If we accept the word polarity as a name for the force by which inorganic units are aggregated into a form peculiar to them, we may apply this word to the analogous force displayed by organic limits." Dr.Jeffries Wyman,[196] in his paper on the "Symmetry and Homology of Limbs," has a distinct chapter on the "Analogy between Symmetry and Polarity," illustrating it by the effects of magnets on "particles in a polar condition." Mr.J.J.Murphy, after noticing[197] the power which crystals have to repair injuries inflicted on them and the modifications they undergo through the influence of the medium in which they may be formed, goes on to say:[198] "It needs no proof that in the case of spheres and crystals the forms and the structures are the effect, and not the cause, of the formative principles.
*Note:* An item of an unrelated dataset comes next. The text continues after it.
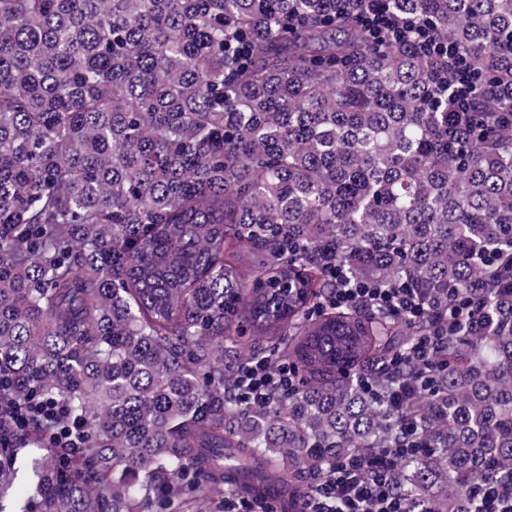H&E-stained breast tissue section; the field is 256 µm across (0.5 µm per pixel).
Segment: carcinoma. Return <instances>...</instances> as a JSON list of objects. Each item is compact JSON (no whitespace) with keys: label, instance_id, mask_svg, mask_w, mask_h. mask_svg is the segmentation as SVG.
<instances>
[{"label":"carcinoma","instance_id":"carcinoma-1","mask_svg":"<svg viewBox=\"0 0 512 512\" xmlns=\"http://www.w3.org/2000/svg\"><path fill=\"white\" fill-rule=\"evenodd\" d=\"M386 4L454 47L477 111L365 0H0V389L64 407L24 438L23 512L291 504L409 421L424 512L512 476V0ZM325 249L464 299L427 400L388 410L364 380L436 323L326 303ZM254 358L294 389L240 400ZM74 424L81 448L52 447ZM456 67L452 76L455 83V91L451 105L457 112H467L469 110L467 102L474 97L475 89L472 86L471 78L466 67L462 64ZM239 500L241 503L245 505V510L241 512H272L270 511V506L268 503L259 504V503H251L243 499H239L236 497H232L226 492L222 491H213L206 498L205 512H239L240 510H235L234 501Z\"/></svg>","mask_w":512,"mask_h":512}]
</instances>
Attraction, whether gravitative or capillary, produces the spherical form; the spherical form does not produce attraction.

And crystalline polarities produce crystalline structure and form; crystalline structure and form do not produce crystalline polarities.
The same is not quite so evident of organic forms, but it is equally true of them also." ...

"It is not conceivable that the microscope should reveal peculiarities of structure corresponding to peculiarities of habitual tendency in the embryo, which at its first formation has no structure whatever;"[199] and he adds that "there is something quite inscrutable and mysterious" in the formation of a new individual from the germinal {186} matter of the embryo.